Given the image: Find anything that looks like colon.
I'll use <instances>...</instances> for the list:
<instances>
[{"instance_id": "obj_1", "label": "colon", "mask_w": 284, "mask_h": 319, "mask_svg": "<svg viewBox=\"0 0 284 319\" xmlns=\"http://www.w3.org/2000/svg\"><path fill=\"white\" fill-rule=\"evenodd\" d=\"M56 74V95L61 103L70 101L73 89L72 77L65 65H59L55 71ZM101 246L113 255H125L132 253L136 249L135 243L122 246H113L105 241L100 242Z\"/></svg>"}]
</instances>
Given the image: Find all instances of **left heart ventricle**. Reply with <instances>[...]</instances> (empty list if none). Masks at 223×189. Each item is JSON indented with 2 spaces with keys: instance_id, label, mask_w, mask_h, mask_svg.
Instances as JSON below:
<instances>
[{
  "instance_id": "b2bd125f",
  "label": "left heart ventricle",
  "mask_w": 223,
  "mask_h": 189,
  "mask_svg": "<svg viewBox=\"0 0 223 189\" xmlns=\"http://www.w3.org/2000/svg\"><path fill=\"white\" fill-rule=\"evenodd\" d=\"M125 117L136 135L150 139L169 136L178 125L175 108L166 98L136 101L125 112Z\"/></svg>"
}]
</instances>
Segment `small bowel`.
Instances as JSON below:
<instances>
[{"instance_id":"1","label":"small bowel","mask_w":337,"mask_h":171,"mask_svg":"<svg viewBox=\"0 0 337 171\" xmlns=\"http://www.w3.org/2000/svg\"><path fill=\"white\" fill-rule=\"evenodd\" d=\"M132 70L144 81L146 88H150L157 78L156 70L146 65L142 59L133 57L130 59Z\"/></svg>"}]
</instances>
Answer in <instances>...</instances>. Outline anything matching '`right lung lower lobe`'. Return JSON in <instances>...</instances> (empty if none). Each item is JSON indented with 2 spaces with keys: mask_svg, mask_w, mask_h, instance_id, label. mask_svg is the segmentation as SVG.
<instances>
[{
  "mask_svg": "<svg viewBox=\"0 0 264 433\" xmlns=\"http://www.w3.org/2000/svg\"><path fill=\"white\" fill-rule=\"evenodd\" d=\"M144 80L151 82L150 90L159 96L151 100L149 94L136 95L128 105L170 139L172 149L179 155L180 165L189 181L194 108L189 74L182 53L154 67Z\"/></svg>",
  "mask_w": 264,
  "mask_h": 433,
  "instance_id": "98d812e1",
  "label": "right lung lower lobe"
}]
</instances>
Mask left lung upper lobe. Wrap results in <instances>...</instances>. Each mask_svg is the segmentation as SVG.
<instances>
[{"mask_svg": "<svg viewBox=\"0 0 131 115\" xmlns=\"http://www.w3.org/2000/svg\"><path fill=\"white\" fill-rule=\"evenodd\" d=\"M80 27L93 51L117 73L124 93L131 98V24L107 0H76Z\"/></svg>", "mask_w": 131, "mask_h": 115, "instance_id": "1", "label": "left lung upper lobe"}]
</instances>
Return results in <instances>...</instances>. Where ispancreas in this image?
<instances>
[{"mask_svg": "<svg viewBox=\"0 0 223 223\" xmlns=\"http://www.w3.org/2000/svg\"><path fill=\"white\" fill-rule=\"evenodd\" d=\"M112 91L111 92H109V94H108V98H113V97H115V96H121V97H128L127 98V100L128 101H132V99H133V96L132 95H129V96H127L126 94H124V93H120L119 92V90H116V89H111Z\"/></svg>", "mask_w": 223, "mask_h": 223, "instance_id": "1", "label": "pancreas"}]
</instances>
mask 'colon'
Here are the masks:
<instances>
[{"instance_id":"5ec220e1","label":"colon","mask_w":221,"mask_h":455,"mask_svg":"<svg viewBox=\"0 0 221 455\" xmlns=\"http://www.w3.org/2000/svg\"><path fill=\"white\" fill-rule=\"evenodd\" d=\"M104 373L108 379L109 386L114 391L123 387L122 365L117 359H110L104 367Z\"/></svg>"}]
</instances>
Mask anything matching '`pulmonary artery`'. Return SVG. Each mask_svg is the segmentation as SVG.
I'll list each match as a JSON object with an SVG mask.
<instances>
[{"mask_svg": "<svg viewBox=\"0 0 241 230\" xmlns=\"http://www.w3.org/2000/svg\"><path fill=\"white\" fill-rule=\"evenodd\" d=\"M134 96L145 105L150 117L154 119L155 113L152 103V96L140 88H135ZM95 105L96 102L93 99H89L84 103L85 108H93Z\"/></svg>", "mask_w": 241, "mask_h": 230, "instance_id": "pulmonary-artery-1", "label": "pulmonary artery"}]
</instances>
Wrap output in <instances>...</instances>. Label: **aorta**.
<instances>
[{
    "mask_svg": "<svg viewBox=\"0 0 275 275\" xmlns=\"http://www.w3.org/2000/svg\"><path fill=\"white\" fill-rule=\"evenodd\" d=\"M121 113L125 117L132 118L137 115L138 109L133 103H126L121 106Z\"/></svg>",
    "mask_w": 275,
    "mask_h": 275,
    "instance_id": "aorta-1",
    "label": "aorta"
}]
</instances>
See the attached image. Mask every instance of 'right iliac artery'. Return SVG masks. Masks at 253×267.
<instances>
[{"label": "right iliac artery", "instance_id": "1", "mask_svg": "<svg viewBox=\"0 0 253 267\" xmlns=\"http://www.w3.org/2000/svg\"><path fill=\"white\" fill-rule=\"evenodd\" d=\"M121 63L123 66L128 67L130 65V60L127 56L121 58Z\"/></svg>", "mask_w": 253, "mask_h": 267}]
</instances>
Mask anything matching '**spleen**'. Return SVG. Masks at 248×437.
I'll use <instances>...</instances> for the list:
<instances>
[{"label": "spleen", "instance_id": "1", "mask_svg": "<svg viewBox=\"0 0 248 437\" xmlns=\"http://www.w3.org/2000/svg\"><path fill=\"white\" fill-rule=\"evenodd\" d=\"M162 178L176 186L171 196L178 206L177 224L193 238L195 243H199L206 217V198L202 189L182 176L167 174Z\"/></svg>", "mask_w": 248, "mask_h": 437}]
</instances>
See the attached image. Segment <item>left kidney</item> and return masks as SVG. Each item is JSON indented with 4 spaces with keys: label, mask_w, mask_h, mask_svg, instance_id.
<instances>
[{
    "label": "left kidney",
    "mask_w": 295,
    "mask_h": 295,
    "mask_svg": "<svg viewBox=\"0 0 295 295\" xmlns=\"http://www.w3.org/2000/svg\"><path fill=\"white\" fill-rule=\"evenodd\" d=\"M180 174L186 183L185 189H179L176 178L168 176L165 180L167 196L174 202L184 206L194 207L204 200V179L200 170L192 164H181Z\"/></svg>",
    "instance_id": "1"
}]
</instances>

_Given task_: Copy out all of the entries above word for word, changing nothing.

_Solution for this task_:
Given the image: Find anything that looks like colon.
I'll use <instances>...</instances> for the list:
<instances>
[{"instance_id": "obj_1", "label": "colon", "mask_w": 284, "mask_h": 319, "mask_svg": "<svg viewBox=\"0 0 284 319\" xmlns=\"http://www.w3.org/2000/svg\"><path fill=\"white\" fill-rule=\"evenodd\" d=\"M56 74V95L61 103L70 101L73 89L72 77L65 65H59L55 71ZM101 246L113 255H125L132 253L136 249L135 243L122 246H113L105 241L100 242Z\"/></svg>"}]
</instances>
Given the image: Find all instances of **left heart ventricle**. Reply with <instances>[...]</instances> (empty list if none). Masks at 223×189. Each item is JSON indented with 2 spaces with keys: instance_id, label, mask_w, mask_h, mask_svg.
Instances as JSON below:
<instances>
[{
  "instance_id": "b2bd125f",
  "label": "left heart ventricle",
  "mask_w": 223,
  "mask_h": 189,
  "mask_svg": "<svg viewBox=\"0 0 223 189\" xmlns=\"http://www.w3.org/2000/svg\"><path fill=\"white\" fill-rule=\"evenodd\" d=\"M125 117L136 135L150 139L169 136L178 125L175 108L166 98L136 101L125 112Z\"/></svg>"
}]
</instances>
Segment `small bowel`.
Instances as JSON below:
<instances>
[{"instance_id":"1","label":"small bowel","mask_w":337,"mask_h":171,"mask_svg":"<svg viewBox=\"0 0 337 171\" xmlns=\"http://www.w3.org/2000/svg\"><path fill=\"white\" fill-rule=\"evenodd\" d=\"M132 70L144 81L146 88H150L157 78L156 70L146 65L142 59L133 57L130 59Z\"/></svg>"}]
</instances>
Answer in <instances>...</instances>. Outline anything matching '`right lung lower lobe`'. Return JSON in <instances>...</instances> (empty if none). Each item is JSON indented with 2 spaces with keys: mask_svg, mask_w, mask_h, instance_id, label. mask_svg is the segmentation as SVG.
<instances>
[{
  "mask_svg": "<svg viewBox=\"0 0 264 433\" xmlns=\"http://www.w3.org/2000/svg\"><path fill=\"white\" fill-rule=\"evenodd\" d=\"M144 80L151 82L150 90L159 96L151 100L149 94L136 95L128 105L170 139L172 149L179 155L180 165L189 181L194 108L189 74L182 53L154 67Z\"/></svg>",
  "mask_w": 264,
  "mask_h": 433,
  "instance_id": "98d812e1",
  "label": "right lung lower lobe"
}]
</instances>
Mask left lung upper lobe. Wrap results in <instances>...</instances>. Each mask_svg is the segmentation as SVG.
<instances>
[{"mask_svg": "<svg viewBox=\"0 0 131 115\" xmlns=\"http://www.w3.org/2000/svg\"><path fill=\"white\" fill-rule=\"evenodd\" d=\"M80 27L93 51L117 73L124 93L131 98V24L107 0H76Z\"/></svg>", "mask_w": 131, "mask_h": 115, "instance_id": "1", "label": "left lung upper lobe"}]
</instances>
Return results in <instances>...</instances>. Where ispancreas in this image?
<instances>
[{"mask_svg": "<svg viewBox=\"0 0 223 223\" xmlns=\"http://www.w3.org/2000/svg\"><path fill=\"white\" fill-rule=\"evenodd\" d=\"M112 91L111 92H109V94H108V98H113V97H115V96H121V97H128L127 98V100L128 101H132V99H133V96L132 95H129V96H127L126 94H124V93H120L119 92V90H116V89H111Z\"/></svg>", "mask_w": 223, "mask_h": 223, "instance_id": "1", "label": "pancreas"}]
</instances>
mask 'colon'
Here are the masks:
<instances>
[{"instance_id":"5ec220e1","label":"colon","mask_w":221,"mask_h":455,"mask_svg":"<svg viewBox=\"0 0 221 455\" xmlns=\"http://www.w3.org/2000/svg\"><path fill=\"white\" fill-rule=\"evenodd\" d=\"M104 373L108 379L109 386L114 391L123 387L122 365L117 359H110L104 367Z\"/></svg>"}]
</instances>
Mask anything matching '`pulmonary artery`'. Return SVG. Each mask_svg is the segmentation as SVG.
I'll list each match as a JSON object with an SVG mask.
<instances>
[{"mask_svg": "<svg viewBox=\"0 0 241 230\" xmlns=\"http://www.w3.org/2000/svg\"><path fill=\"white\" fill-rule=\"evenodd\" d=\"M134 96L145 105L150 117L154 119L155 113L152 103V96L140 88H135ZM95 105L96 102L93 99H89L84 103L85 108H93Z\"/></svg>", "mask_w": 241, "mask_h": 230, "instance_id": "pulmonary-artery-1", "label": "pulmonary artery"}]
</instances>
Wrap output in <instances>...</instances>. Label: **aorta**.
<instances>
[{
    "mask_svg": "<svg viewBox=\"0 0 275 275\" xmlns=\"http://www.w3.org/2000/svg\"><path fill=\"white\" fill-rule=\"evenodd\" d=\"M121 113L125 117L132 118L137 115L138 109L133 103H126L121 106Z\"/></svg>",
    "mask_w": 275,
    "mask_h": 275,
    "instance_id": "aorta-1",
    "label": "aorta"
}]
</instances>
See the attached image. Mask every instance of 'right iliac artery'. Return SVG masks. Masks at 253×267.
<instances>
[{"label": "right iliac artery", "instance_id": "1", "mask_svg": "<svg viewBox=\"0 0 253 267\" xmlns=\"http://www.w3.org/2000/svg\"><path fill=\"white\" fill-rule=\"evenodd\" d=\"M121 63L123 66L128 67L130 65V60L127 56L121 58Z\"/></svg>", "mask_w": 253, "mask_h": 267}]
</instances>
Mask anything matching '**spleen**'. Return SVG. Masks at 248×437.
I'll use <instances>...</instances> for the list:
<instances>
[{"label": "spleen", "instance_id": "1", "mask_svg": "<svg viewBox=\"0 0 248 437\" xmlns=\"http://www.w3.org/2000/svg\"><path fill=\"white\" fill-rule=\"evenodd\" d=\"M162 178L176 186L171 196L178 206L177 224L193 238L195 243H199L206 217V198L202 189L182 176L167 174Z\"/></svg>", "mask_w": 248, "mask_h": 437}]
</instances>
See the attached image. Segment <item>left kidney</item> and return masks as SVG. Each item is JSON indented with 4 spaces with keys: label, mask_w, mask_h, mask_svg, instance_id.
<instances>
[{
    "label": "left kidney",
    "mask_w": 295,
    "mask_h": 295,
    "mask_svg": "<svg viewBox=\"0 0 295 295\" xmlns=\"http://www.w3.org/2000/svg\"><path fill=\"white\" fill-rule=\"evenodd\" d=\"M180 174L186 183L185 189H179L176 178L168 176L165 180L167 196L174 202L184 206L194 207L204 200V179L200 170L192 164H181Z\"/></svg>",
    "instance_id": "1"
}]
</instances>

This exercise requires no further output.